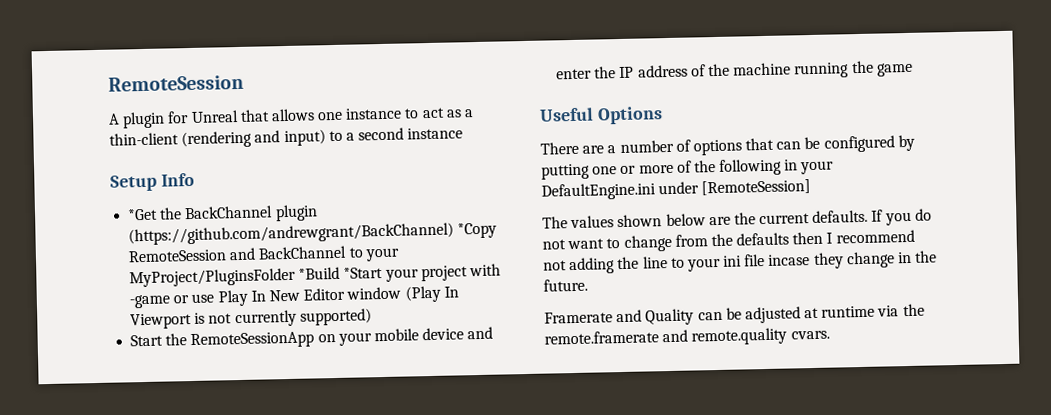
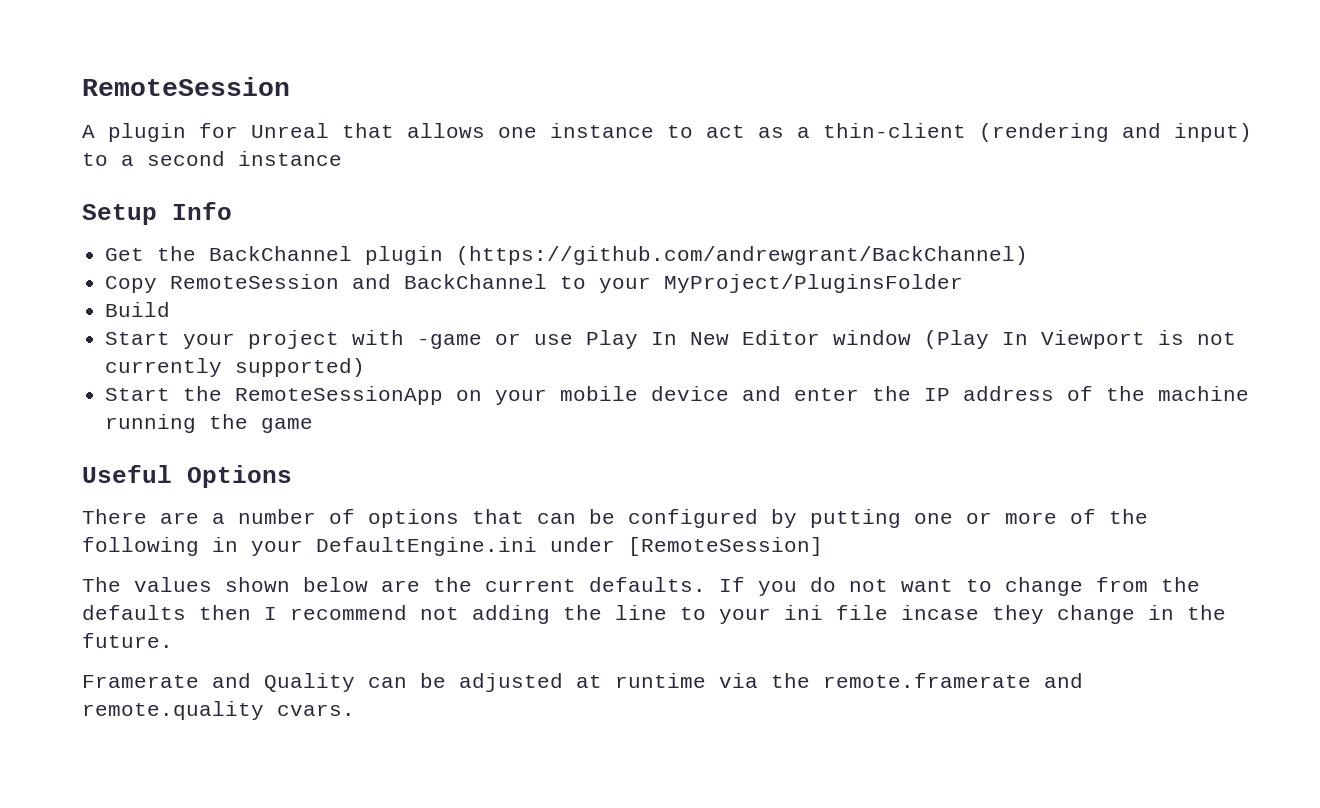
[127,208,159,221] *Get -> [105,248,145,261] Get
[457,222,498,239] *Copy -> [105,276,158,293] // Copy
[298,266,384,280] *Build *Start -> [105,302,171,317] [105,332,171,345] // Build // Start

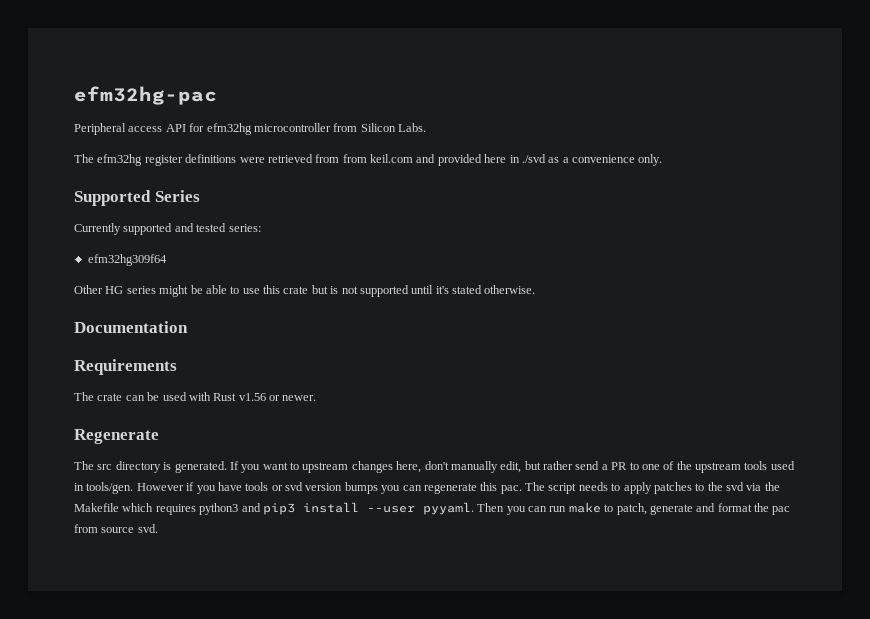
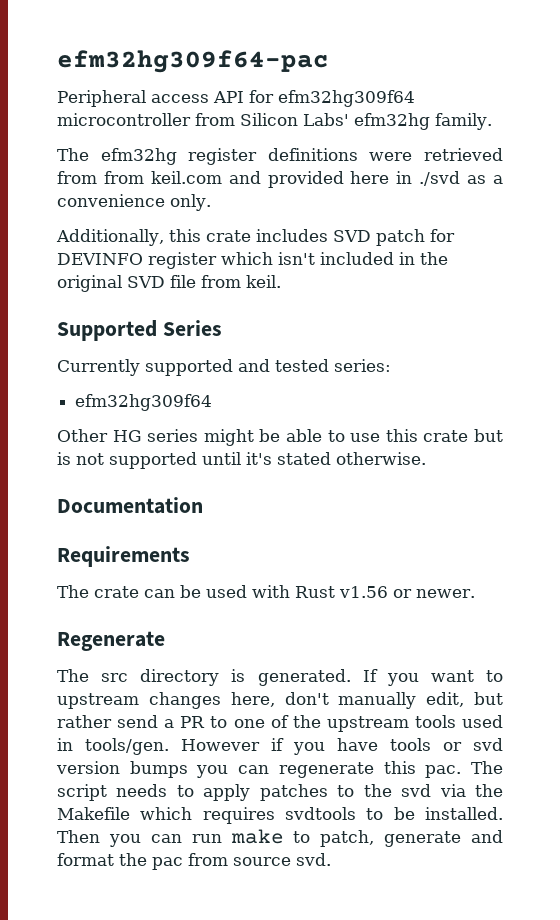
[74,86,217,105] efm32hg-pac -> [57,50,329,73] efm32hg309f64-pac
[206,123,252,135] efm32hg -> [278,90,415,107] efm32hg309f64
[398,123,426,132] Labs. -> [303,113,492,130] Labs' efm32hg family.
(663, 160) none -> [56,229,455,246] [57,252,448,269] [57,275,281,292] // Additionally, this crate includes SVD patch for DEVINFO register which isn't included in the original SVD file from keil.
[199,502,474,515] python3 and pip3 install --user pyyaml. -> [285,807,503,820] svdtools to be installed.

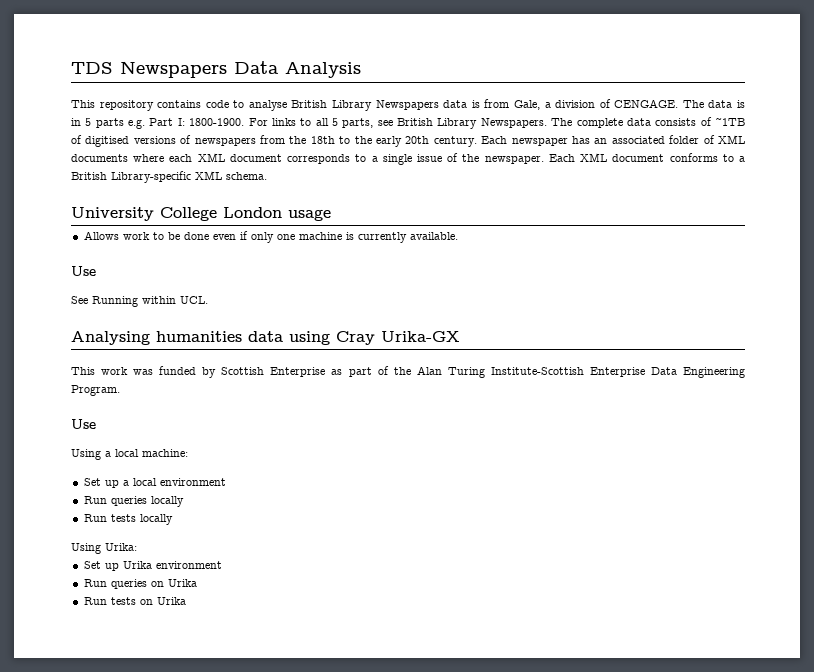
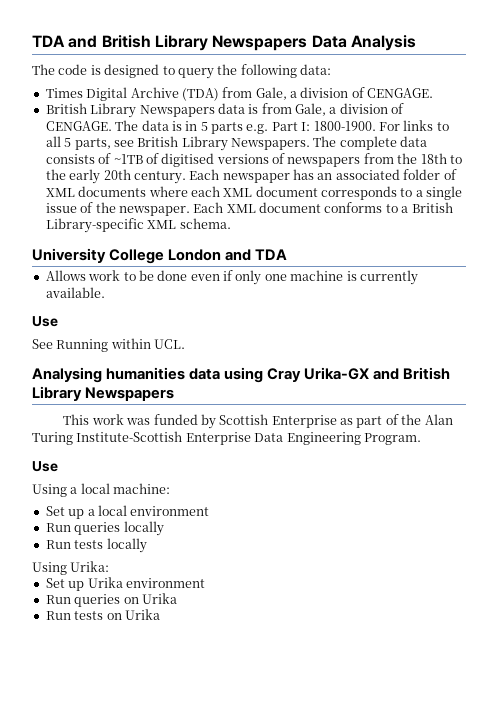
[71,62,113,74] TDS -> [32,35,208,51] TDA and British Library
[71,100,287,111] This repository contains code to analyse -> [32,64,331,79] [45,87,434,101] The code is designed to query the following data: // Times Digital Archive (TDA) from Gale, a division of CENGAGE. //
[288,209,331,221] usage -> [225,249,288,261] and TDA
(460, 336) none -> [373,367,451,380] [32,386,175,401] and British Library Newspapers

What the exercise asks |
Output every entry exactly as given; pictures are not part of the copy.

Task solution |
[127,208,159,221] *Get -> [105,248,145,261] Get
[457,222,498,239] *Copy -> [105,276,158,293] // Copy
[298,266,384,280] *Build *Start -> [105,302,171,317] [105,332,171,345] // Build // Start

[74,86,217,105] efm32hg-pac -> [57,50,329,73] efm32hg309f64-pac
[206,123,252,135] efm32hg -> [278,90,415,107] efm32hg309f64
[398,123,426,132] Labs. -> [303,113,492,130] Labs' efm32hg family.
(663, 160) none -> [56,229,455,246] [57,252,448,269] [57,275,281,292] // Additionally, this crate includes SVD patch for DEVINFO register which isn't included in the original SVD file from keil.
[199,502,474,515] python3 and pip3 install --user pyyaml. -> [285,807,503,820] svdtools to be installed.

[71,62,113,74] TDS -> [32,35,208,51] TDA and British Library
[71,100,287,111] This repository contains code to analyse -> [32,64,331,79] [45,87,434,101] The code is designed to query the following data: // Times Digital Archive (TDA) from Gale, a division of CENGAGE. //
[288,209,331,221] usage -> [225,249,288,261] and TDA
(460, 336) none -> [373,367,451,380] [32,386,175,401] and British Library Newspapers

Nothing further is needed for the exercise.